INSTRUCTION 1
Quote the passage of the discussion about Intel's 7nm delay from "I did get the" to "justify their existence.", word for word.

TEXT FOR ANALYSIS
7nm even later than projected. What sort of a shit show is Bob Swan running ? 2022-2023 for 7nm products ?! The U.S has completely lost its semiconductor manufacturing edge. I’m betting Apple’s decision to announce their move to internal silicon was because of this roadmap. https://www.tomshardware.com/news/intel-announces-delay-to-7nm-processors-now-one-year-behind-expectations
Intel is still in business!? What year is it?
Glad I jumped this ship. Can't believe I still have some of the crap stock
I have the Same feeling
Maybe that’s why Jim Keller left this place about a month back
He was supposedly hired to fix the mess that was 10nm. Was it so bad that he bailed ? Maybe an Intel employee can enlighten us.
He cited health and personal reasons.
Intel at some point decided to make finance guys CEO , Brian Krazinich and this guy both focused on cutting costs and trying to optimize profits instead of paying employees a competitive wage. Between that and regular restructuring and layoffs , a lot of good people left and so the majority of what is left in intel are people either in dead towns like Folsom or people stuck on h1bs or losers (lol sorry)
They did hire smart tech folks like Raja, Keller and few others at the top couple of years back to fix all their issues along with discrete GPUs. Keller left, interesting to see what happens next after this announcement.
I did get the feeling that the company is turning into a Wipro. Generic low paid employees with bosses getting fat paychecks to play politics and justify their existence.
Intel had it all- how did they screw it up so badly ?
Accountants and politicians
The company structure promotes political cultures. There are just too many bozos running the show. Don’t be surprised if there is still no 7nm in 3 years.

INFORMATION PROVIDED
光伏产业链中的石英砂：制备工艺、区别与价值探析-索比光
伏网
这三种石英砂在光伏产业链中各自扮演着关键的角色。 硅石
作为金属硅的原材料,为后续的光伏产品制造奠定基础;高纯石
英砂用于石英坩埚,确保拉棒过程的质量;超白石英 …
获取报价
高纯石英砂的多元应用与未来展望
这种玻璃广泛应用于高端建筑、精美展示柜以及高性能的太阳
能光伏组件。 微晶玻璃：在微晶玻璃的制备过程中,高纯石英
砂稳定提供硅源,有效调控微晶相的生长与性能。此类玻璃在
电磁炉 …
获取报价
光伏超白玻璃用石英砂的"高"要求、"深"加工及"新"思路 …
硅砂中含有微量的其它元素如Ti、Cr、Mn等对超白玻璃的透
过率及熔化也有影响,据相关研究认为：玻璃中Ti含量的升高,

---

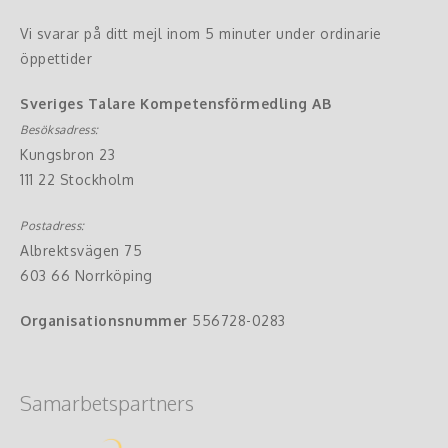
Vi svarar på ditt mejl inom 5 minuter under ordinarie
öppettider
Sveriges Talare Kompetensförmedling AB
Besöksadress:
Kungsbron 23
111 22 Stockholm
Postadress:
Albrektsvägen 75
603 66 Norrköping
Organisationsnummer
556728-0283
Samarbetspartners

--

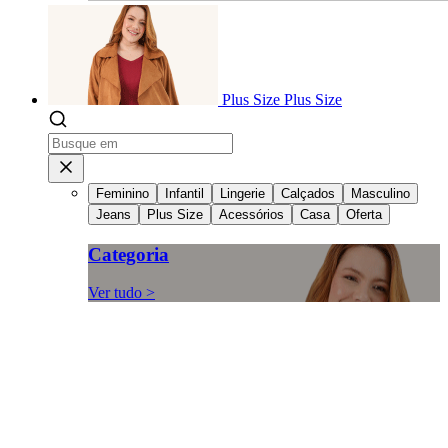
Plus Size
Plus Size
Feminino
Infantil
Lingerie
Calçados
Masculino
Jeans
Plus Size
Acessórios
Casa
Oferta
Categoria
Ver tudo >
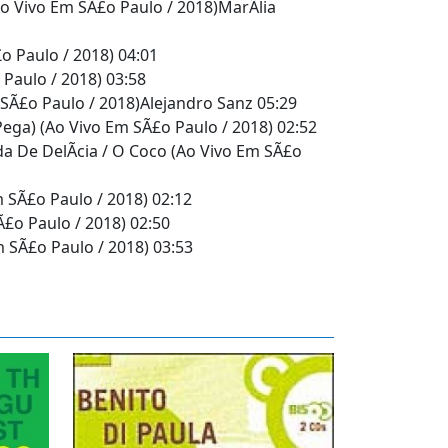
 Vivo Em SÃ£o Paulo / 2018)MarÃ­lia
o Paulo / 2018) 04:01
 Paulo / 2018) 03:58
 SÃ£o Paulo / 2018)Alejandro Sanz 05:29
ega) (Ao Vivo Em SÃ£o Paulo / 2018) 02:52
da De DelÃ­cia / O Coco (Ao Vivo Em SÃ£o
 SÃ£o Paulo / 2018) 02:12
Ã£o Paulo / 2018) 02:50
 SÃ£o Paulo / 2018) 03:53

INSTRUCTION 2
Print the rows from the line with "Vi svarar på" to the line with "Samarbetspartners", including both of those lines, exactly as they appear.

TASK RESPONSE 1
I did get the feeling that the company is turning into a Wipro. Generic low paid employees with bosses getting fat paychecks to play politics and justify their existence.

TASK RESPONSE 2
Vi svarar på ditt mejl inom 5 minuter under ordinarie
öppettider
Sveriges Talare Kompetensförmedling AB
Besöksadress:
Kungsbron 23
111 22 Stockholm
Postadress:
Albrektsvägen 75
603 66 Norrköping
Organisationsnummer
556728-0283
Samarbetspartners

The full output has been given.